Her films have won awards at festivals around the world. Her interests include social justice activism and LGBTQIA history and culture. Her name is Betsy Kalin, and she is a visiting lecturer for the Nicholson School’s Film and Mass Media program, who uses filmmaking as a tool to aid her activism.

Kalin is interested in telling stories about real people who are passionate about their work, community and creating change.

“I am drawn to exploring how people confront issues that stem from social structures or systemic problems in their lives like racism, sexism, anti-immigrant sentiment, homophobia, classism and Islamophobia,” said Kalin. “My participants are inspiring to me personally and I believe they can inspire others who watch the documentaries. I think it’s crucial to build action campaigns around the issues in the films to create tangible and lasting change.”

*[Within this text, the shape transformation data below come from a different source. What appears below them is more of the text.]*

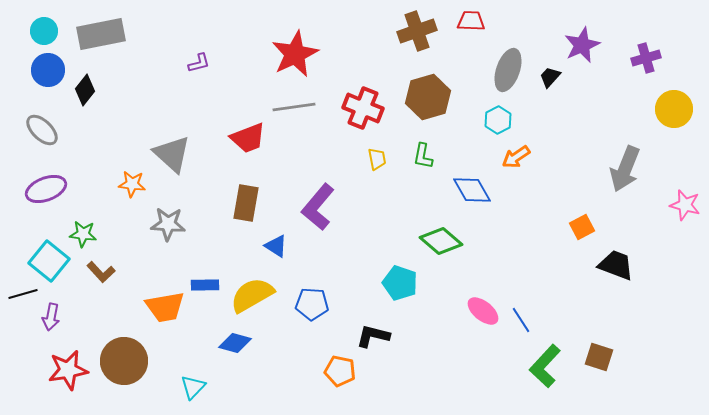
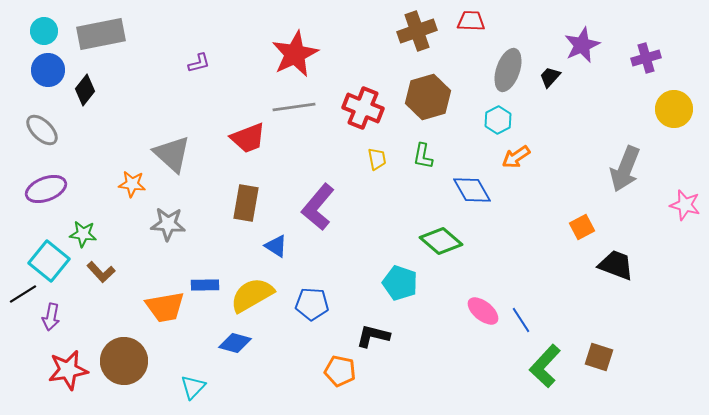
black line at (23, 294): rotated 16 degrees counterclockwise
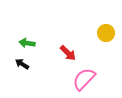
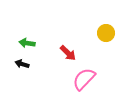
black arrow: rotated 16 degrees counterclockwise
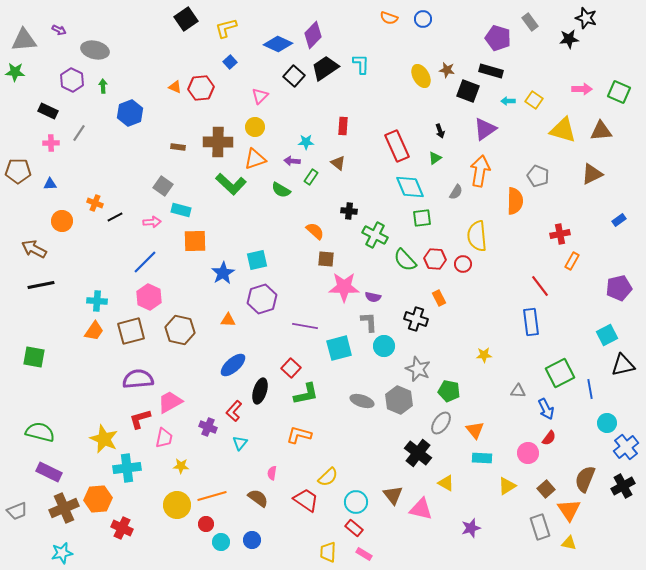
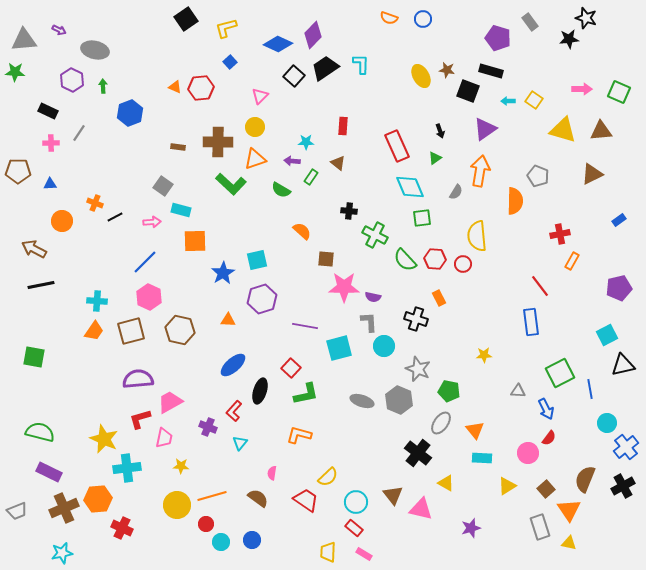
orange semicircle at (315, 231): moved 13 px left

Kalin earned a bachelor’s degree in women’s and gender studies at Columbia College at Columbia University and was especially drawn to women’s and LGBTQIA history. Her background is also in social impact strategies, outreach and engagement campaigns and educational distribution. She received a Master of Fine Arts in Directing from the University of Miami.

“Filmmaking blends my activism, interest in history and the ability to express my creativity through storytelling,” said Kalin. “My films ‘Roof,’ ‘Chained!’ and ‘Hearts Cracked Open’ tell LGBTQIA stories that combine these elements with a quirky sensibility and humor. One of the biggest challenges with making impactful social justice films is to engage audiences and I believe that including humor with heart makes exploring difficult topics more accessible to a broad audience.”

Her films “Roof,” “Chained!” and “Hearts Cracked Open,” have been honored with multiple awards at festivals around the world.

Her documentary “East LA Interchange” was broadcast on Spectrum News 1, highlighted on NBC L.A. and has won ten jury and audience awards to date. “East LA Interchange” is in the collections of over one hundred colleges and universities, being used to teach US history, LatinX studies, urban planning, education and ethnic studies.

“‘East LA Interchange’ took the longest to make and I really became invested in the participants who are now like family,” said Kalin. “So, I think it holds a special place. It premiered at festivals in 2015 and is still having screenings to this day! I’m proud of how relevant the film continues to be and love seeing it continue to spark discussion around multiculturalism, structural racism, gentrification, displacement and community activism.”

Kalin founded Itchy Bee Productions in 1997, a full-service production and distribution company. The company’s award-winning documentary, fiction and experimental films have screened worldwide. Itchy Bee Productions is committed to creating positive social change through its films and extensive impact campaigns.

Kalin’s advice to filmmakers is to practice, be persistent and always have a pitch ready to go.

“The best advice I can give to others is to keep practicing your craft,” said Kalin. “Don’t be afraid to reach out for an informational interview with someone whom you admire. Do your research, be persistent and do not take no for an answer even if it’s disheartening to hear ‘no’ over and over. Definitely join networking groups and organizations and always have an idea ready to pitch wherever you happen to be.”

Kalin strongly believes in the power of storytelling to inspire dialogues, challenge perceptions and educate a wide audience around issues of human rights, peacebuilding and social and environmental justice.

Kalin shared some of her favorite films as well as tv shows and said that Céline Sciamma is her favorite filmmaker.

“Every single one of [Sciamma’s] films is amazing and they are all unique and beautifully done,” said Kalin. “As far as documentaries, I really love Ramona S. Diaz’s and Raoul Peck’s films. For television, there’s amazing scripted series today that I enjoy, but my guilty pleasure is relaxing with reality TV competition shows. Most of my documentary crew primarily work in reality TV and they are the best filmmakers out there!”

She is also a busy bee, currently in the process of working on several projects.

Kalin is one of the producers on Kenneth Eng’s “Birth of an American Museum,” a timely documentary that addresses anti-Asian sentiment and the need to protect Asian cultural resources through the story of the Museum of Chinese in America.

“This semester, I was awarded a competitive grant from the City of West Hollywood’s Arts Division for my short documentary ‘Lesbians in Boystown’ about lesbians’ political, social and cultural contributions to WeHo,” said Kalin. “I’m also continuing development on ‘Dreaming in Somali’ which follows four Somali-Americans in their daily lives as they confront racism, Islamophobia, sexism and police violence while advocating for their Twin Cities community.”

Her most recent documentary, “Vision 2030: Future of SoCal,” continues to screen and recently was awarded the Golden Mike Award for Best Television Documentary from the Radio and Television News Association of Southern California. Her Emmy-nominated documentary also premiered on Spectrum News 1 to two million households.

“My goal is to continue my work as a social impact documentary filmmaker and educator,” said Kalin.

In the future, she would like to create a course where students make documentaries while working with local nonprofit organizations in order to help address social justice issues in the greater Orlando area.